------ TEXT BLOCK
Her most famous speech, “Ain’t I a Woman” was given at the 1851 Woman’s Rights Convention in Akron, Ohio. The original transcript printed shortly after the speech by her friend and journalist, Marius Robinson (who reviewed the transcript with Truth prior to publication) differs from the more widely known, embellished version printed 12 years later by suffragist Frances Dana Gage. Regardless of the version, her story of oppression and injustice toward Black women and women in general galvanized abolitionists and suffragists alike.

Like Harriet Tubman, another famous escaped slave, Truth helped recruit Black soldiers during the Civil War and was a guest of President Abraham Lincoln at the White House in October 1864.  While in Washington, Truth put her courage and contempt for segregation to work by riding on whites-only streetcars. When the Civil War ended, she worked exhaustively to help find jobs for freed Blacks faced with poverty.  She spent her remaining years speaking out against discrimination and in favor of woman’s suffrage, leaving behind a legacy of courage, faith and fighting for human rights. 

Elizabeth Cady Stanton (1815 – 1902)

Elizabeth Cady Stanton (Image source, Library of Congress),  an author, lecturer, and chief philosopher of the woman’s rights and suffrage movements, from Johnstown, New York began her activism in the abolition movement before shifting her attention to women’s rights, crafting the agenda for woman’s rights that guided the struggle well into the 20th century.  While on her honeymoon in London for the World’s Anti-Slavery convention of 1840, she met abolitionist Lucretia Mott.  Both were angry about the exclusion of women at the proceedings, so they vowed to call a woman’s rights convention when they returned home. 

In 1848, Stanton and Mott planned and held the first women’s rights convention in Seneca Falls, New York. The Seneca Falls Convention is considered by many to be one of the most significant milestones in the American women’s rights movement. There, a group of women’s rights activists gave speeches declaring the need for women’s political, social, and economic equality to interested listeners over the course of a few days. Most significantly, the activists unveiled a Declaration of Sentiments, modeled after the American Declaration of Independence, which asserted 18 grievances from the inability to control their wages and property or the difficulty in gaining custody in divorce to the lack of the right to vote.

After Seneca Falls, Stanton met Susan B. Anthony in 1851  and the two quickly began collaboration on speeches, articles, and books. During the Civil War both worked jointly to advocate for the 13th Amendment, which ended slavery.   After the Civil War she was able to travel more, showcasing her oratory skills and becoming one of the best-known women’s rights activists in the country. However, she and Anthony opposed the 14th and 15th amendments to the US Constitution, which gave voting rights to Black men but did not extend the franchise to women. When asked whether she were “willing to have the colored man enfranchised before the woman,” Stanton answered “no; I would not trust him with all my rights; degraded, oppressed himself, he would be more despotic with the governing power than even our Saxon rulers are.” This position estranged them from other leaders in the movement and resulted in their founding the National Woman Suffrage Association (NWSA) in 1869. Stanton served as NWSA president and wrote for NWSA’s journal The Revolution.
------------
------ DATA EXTRACT
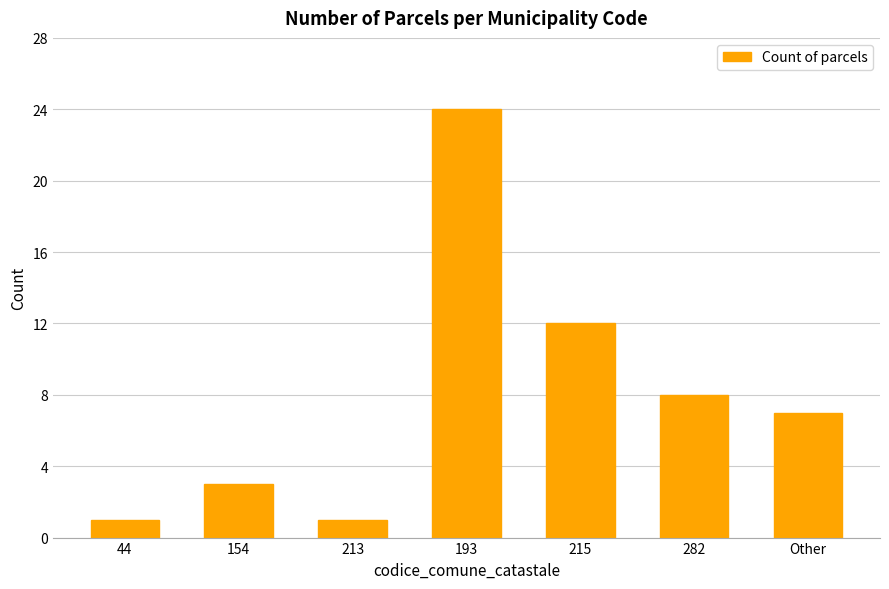

Which has a higher value, 44 or 282?

282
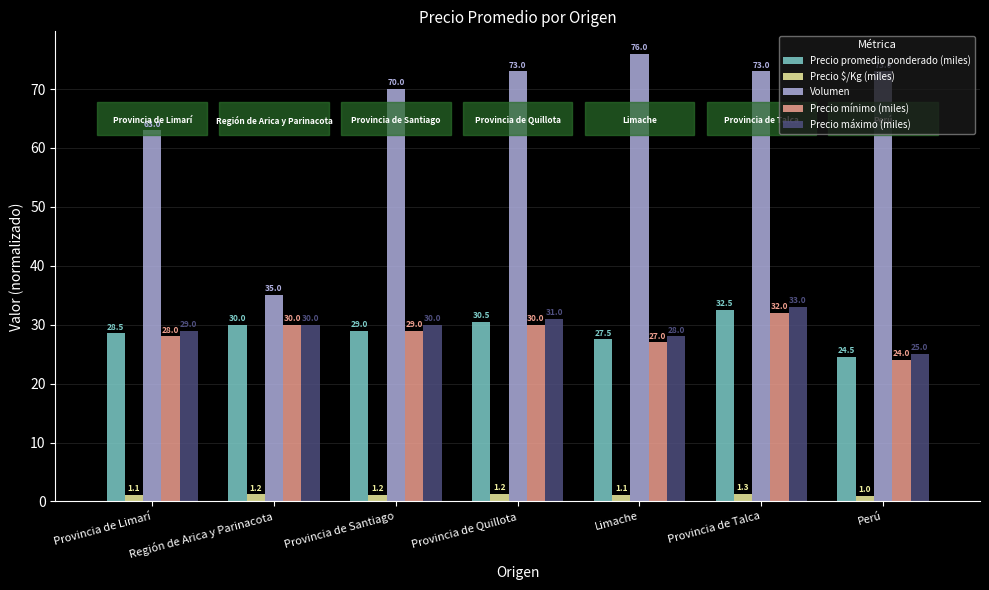

Count the number of categories in the chart.

7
------------
**TASK DESCRIPTION:** Repeat word for word the part of the women's rights history text above that runs from "Elizabeth Cady Stanton (Image" to "they returned home.".

**ANSWER TO THIS EXERCISE:**
Elizabeth Cady Stanton (Image source, Library of Congress),  an author, lecturer, and chief philosopher of the woman’s rights and suffrage movements, from Johnstown, New York began her activism in the abolition movement before shifting her attention to women’s rights, crafting the agenda for woman’s rights that guided the struggle well into the 20th century.  While on her honeymoon in London for the World’s Anti-Slavery convention of 1840, she met abolitionist Lucretia Mott.  Both were angry about the exclusion of women at the proceedings, so they vowed to call a woman’s rights convention when they returned home.